WORK TO COMPLETE | Give the records again exactly as written. Leave out the pictures.

[Stored data entries]
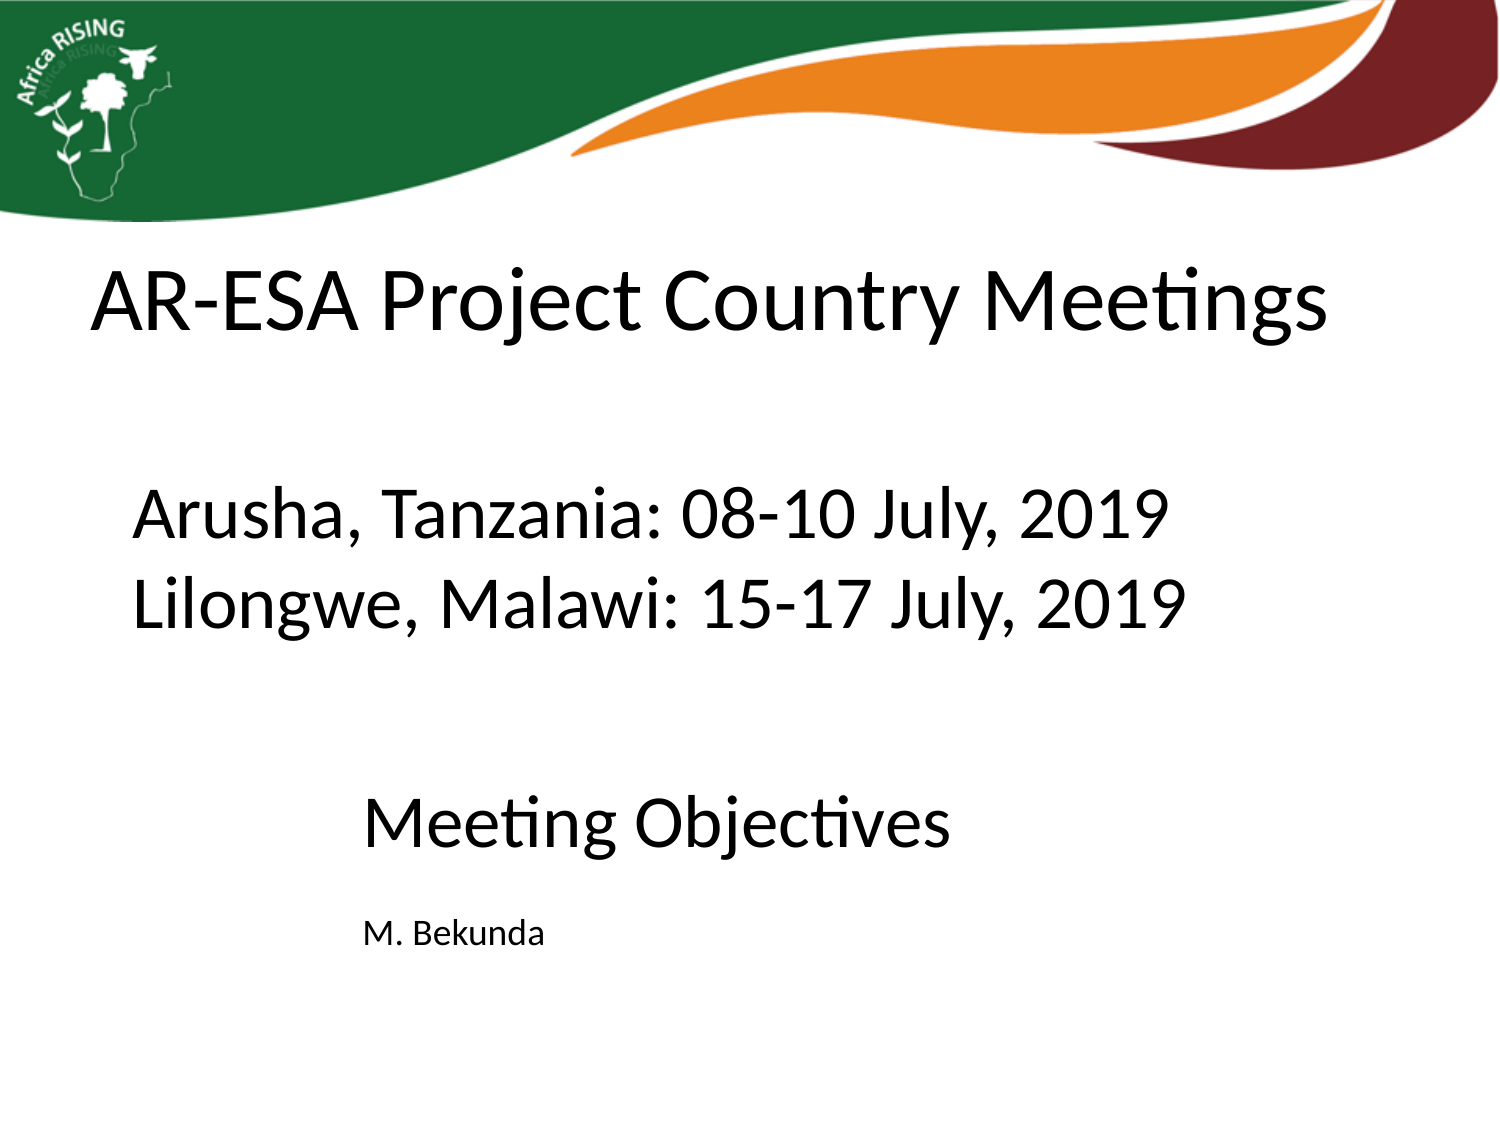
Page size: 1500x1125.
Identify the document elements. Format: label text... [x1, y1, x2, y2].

picture [0, 0, 1499, 222]
text_box Meeting Objectives M. Bekunda [347, 765, 1153, 960]
title AR-ESA Project Country Meetings [75, 200, 1425, 388]
text_box Arusha, Tanzania: 08-10 July, 2019 Lilongwe, Malawi: 15-17 July, 2019 [117, 456, 1370, 652]
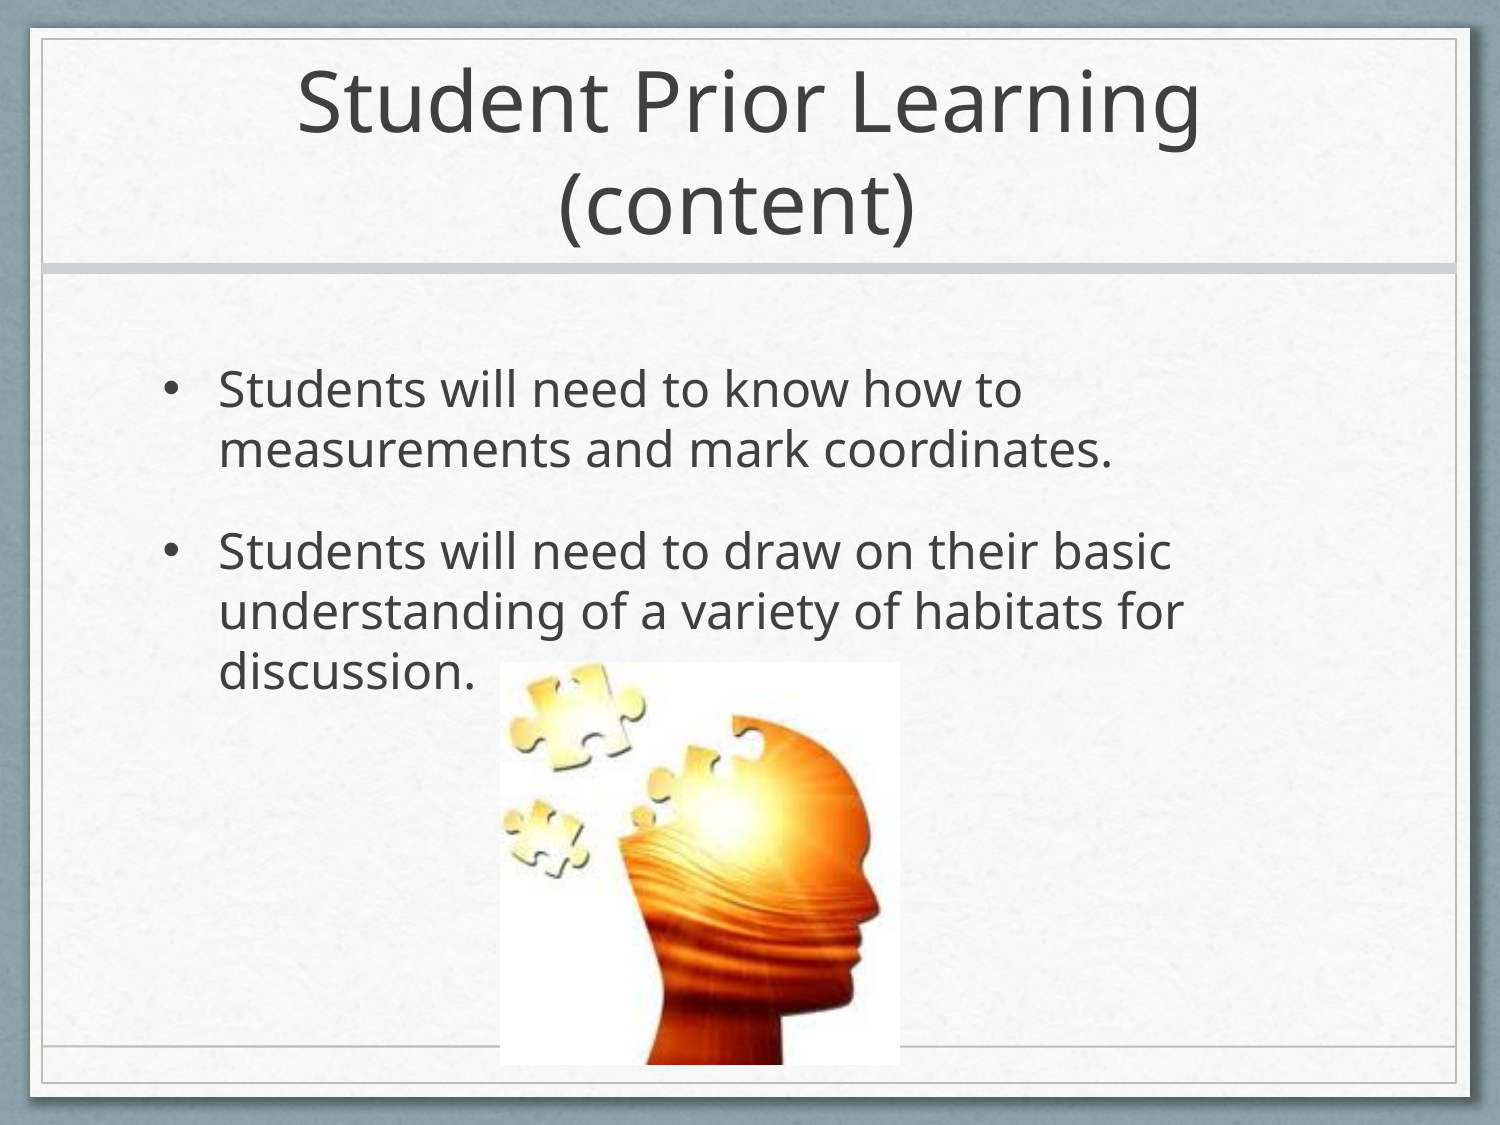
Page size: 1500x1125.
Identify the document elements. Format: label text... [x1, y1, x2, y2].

picture [30, 28, 1470, 1097]
title Student Prior Learning (content) [147, 40, 1353, 260]
list Students will need to know how to measurements and mark coordinates. Students will need to draw on their basic understanding of a variety of habitats for discussion. [147, 350, 1353, 995]
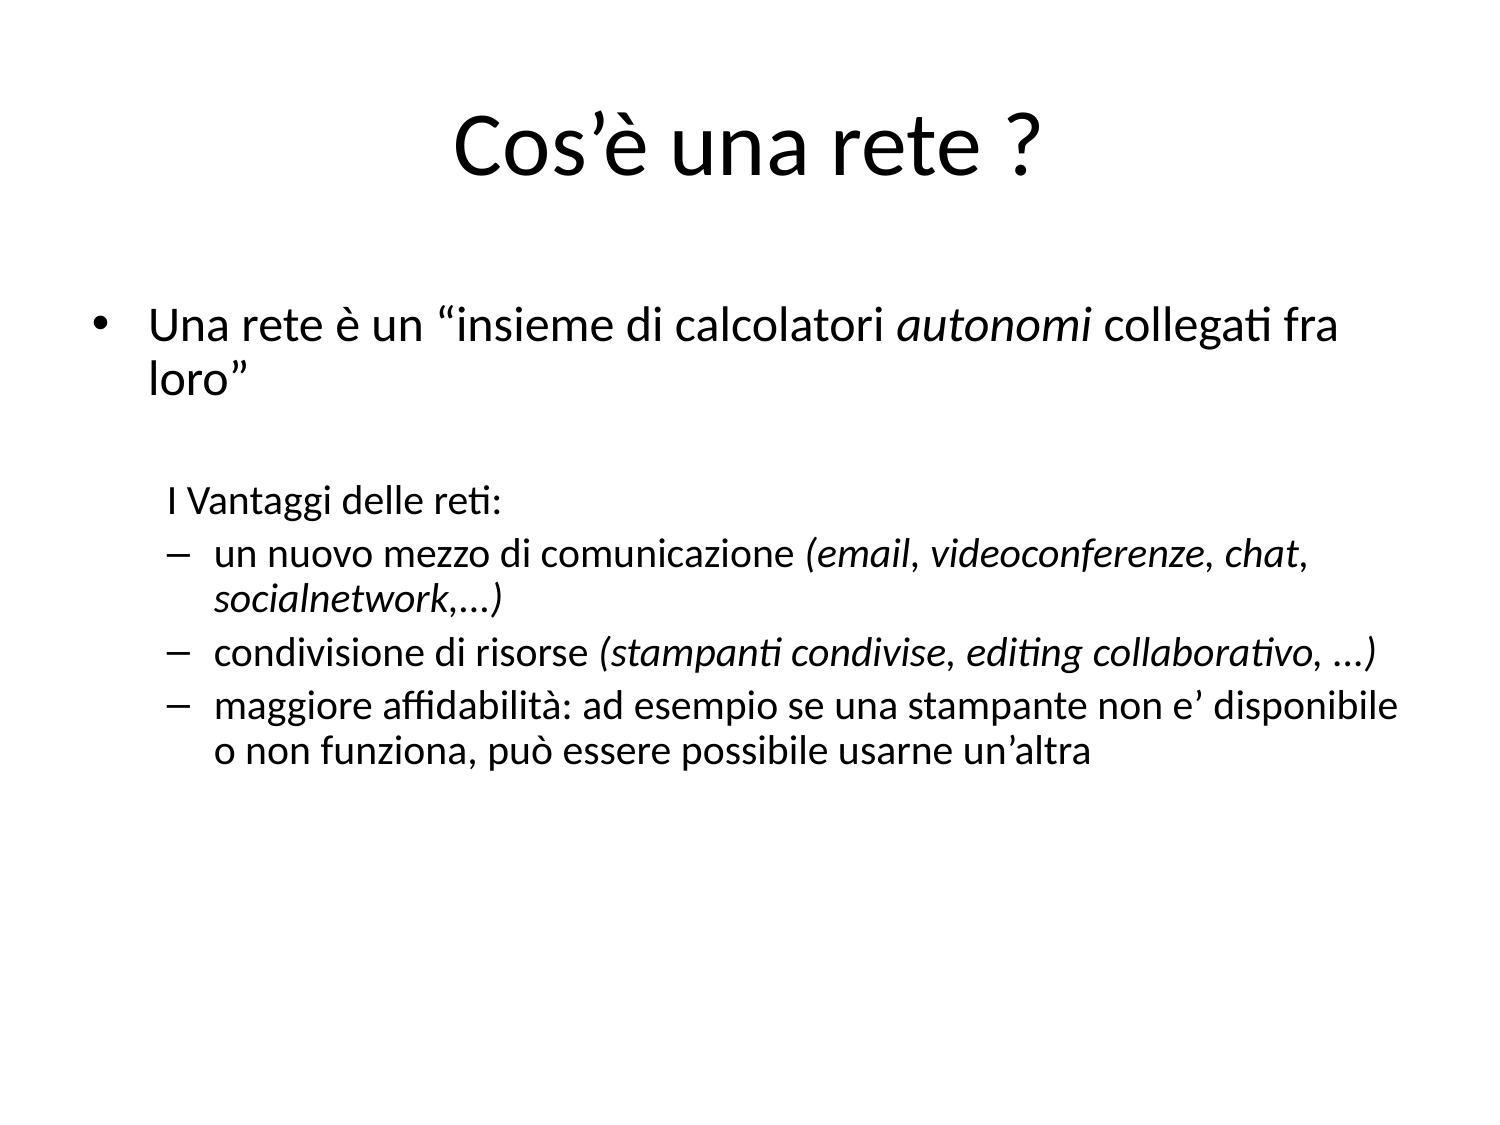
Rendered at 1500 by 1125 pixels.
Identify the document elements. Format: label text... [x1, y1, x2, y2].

title Cos’è una rete ? [75, 45, 1425, 233]
list Una rete è un “insieme di calcolatori autonomi collegati fra loro” I Vantaggi delle reti: un nuovo mezzo di comunicazione (email, videoconferenze, chat, socialnetwork,...) condivisione di risorse (stampanti condivise, editing collaborativo, ...) maggiore affidabilità: ad esempio se una stampante non e’ disponibile o non funziona, può essere possibile usarne un’altra [76, 290, 1427, 871]
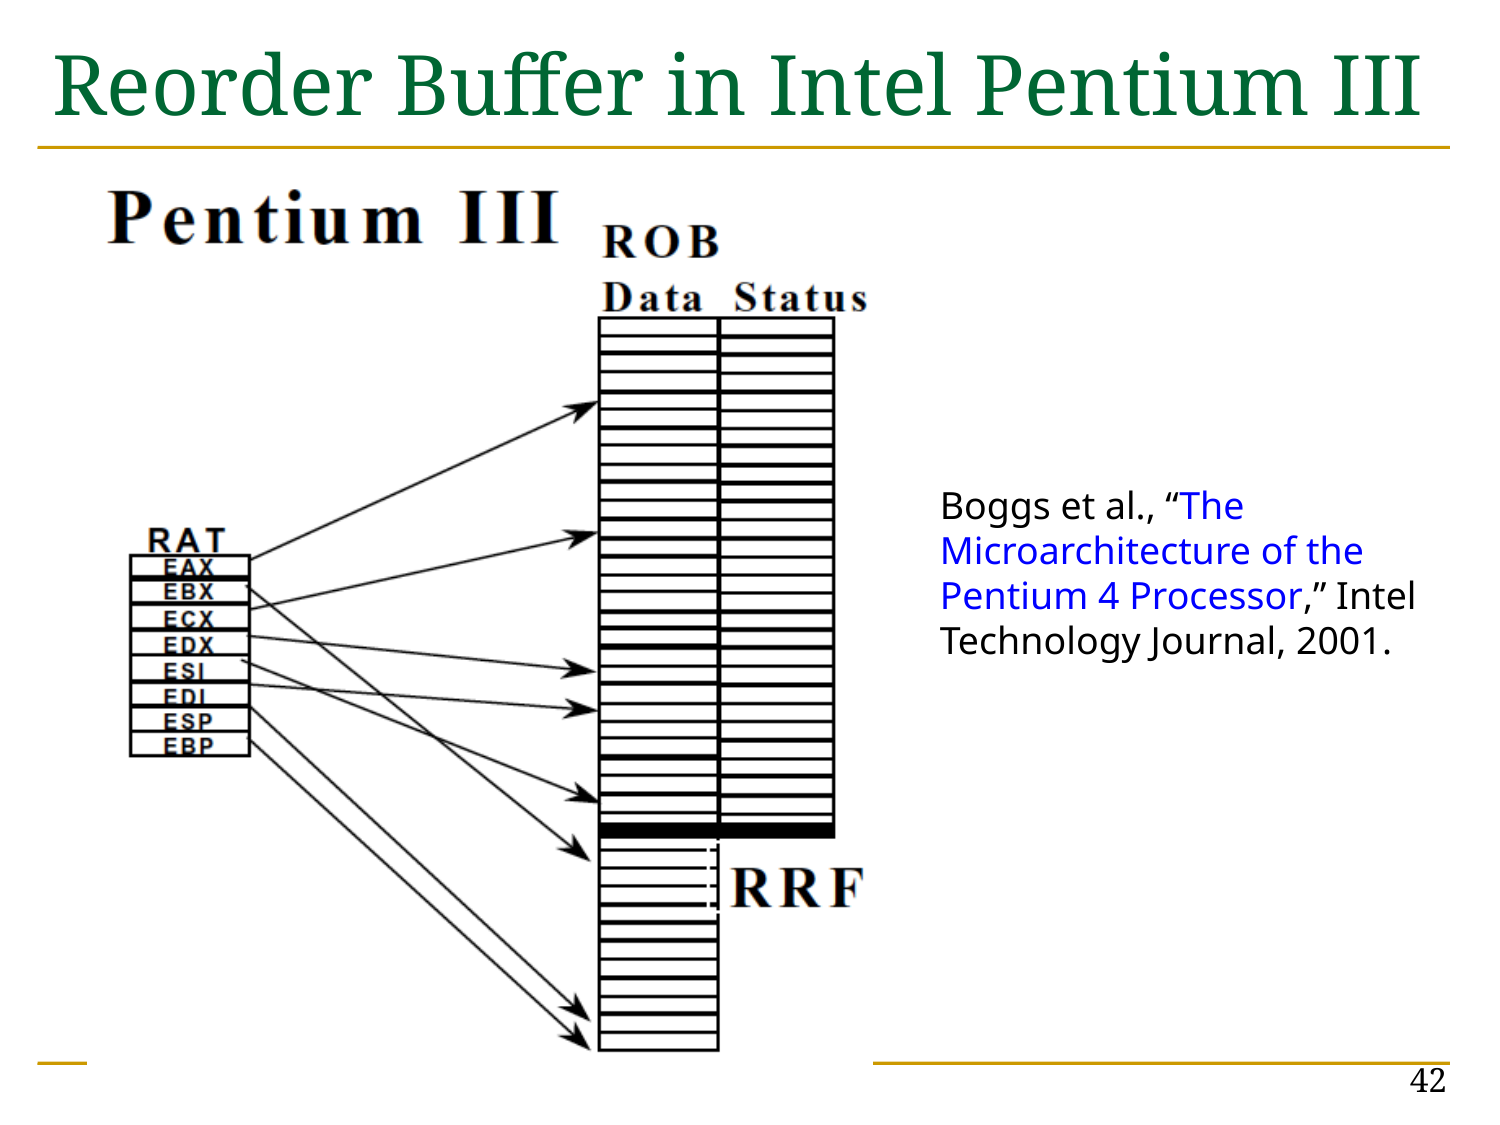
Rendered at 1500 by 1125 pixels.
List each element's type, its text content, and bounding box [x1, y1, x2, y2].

title Reorder Buffer in Intel Pentium III [37, 24, 1450, 200]
text_box Boggs et al., “The Microarchitecture of the Pentium 4 Processor,” Intel Technology Journal, 2001. [924, 474, 1475, 670]
picture [87, 162, 873, 1088]
slide_number 42 [1111, 1036, 1462, 1112]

RESULT OF THE TASK |
Page size: 1500x1125.
Identify the document elements. Format: label text... [x1, y1, x2, y2].

picture [0, 0, 1499, 222]
text_box Meeting Objectives M. Bekunda [347, 765, 1153, 960]
title AR-ESA Project Country Meetings [75, 200, 1425, 388]
text_box Arusha, Tanzania: 08-10 July, 2019 Lilongwe, Malawi: 15-17 July, 2019 [117, 456, 1370, 652]
Page size: 1500x1125.
Identify the document elements. Format: label text... [x1, y1, x2, y2].

picture [30, 28, 1470, 1097]
title Student Prior Learning (content) [147, 40, 1353, 260]
list Students will need to know how to measurements and mark coordinates. Students will need to draw on their basic understanding of a variety of habitats for discussion. [147, 350, 1353, 995]
Rendered at 1500 by 1125 pixels.
Identify the document elements. Format: label text... [x1, y1, x2, y2].

title Cos’è una rete ? [75, 45, 1425, 233]
list Una rete è un “insieme di calcolatori autonomi collegati fra loro” I Vantaggi delle reti: un nuovo mezzo di comunicazione (email, videoconferenze, chat, socialnetwork,...) condivisione di risorse (stampanti condivise, editing collaborativo, ...) maggiore affidabilità: ad esempio se una stampante non e’ disponibile o non funziona, può essere possibile usarne un’altra [76, 290, 1427, 871]
Rendered at 1500 by 1125 pixels.
List each element's type, its text content, and bounding box [x1, y1, x2, y2].

title Reorder Buffer in Intel Pentium III [37, 24, 1450, 200]
text_box Boggs et al., “The Microarchitecture of the Pentium 4 Processor,” Intel Technology Journal, 2001. [924, 474, 1475, 670]
picture [87, 162, 873, 1088]
slide_number 42 [1111, 1036, 1462, 1112]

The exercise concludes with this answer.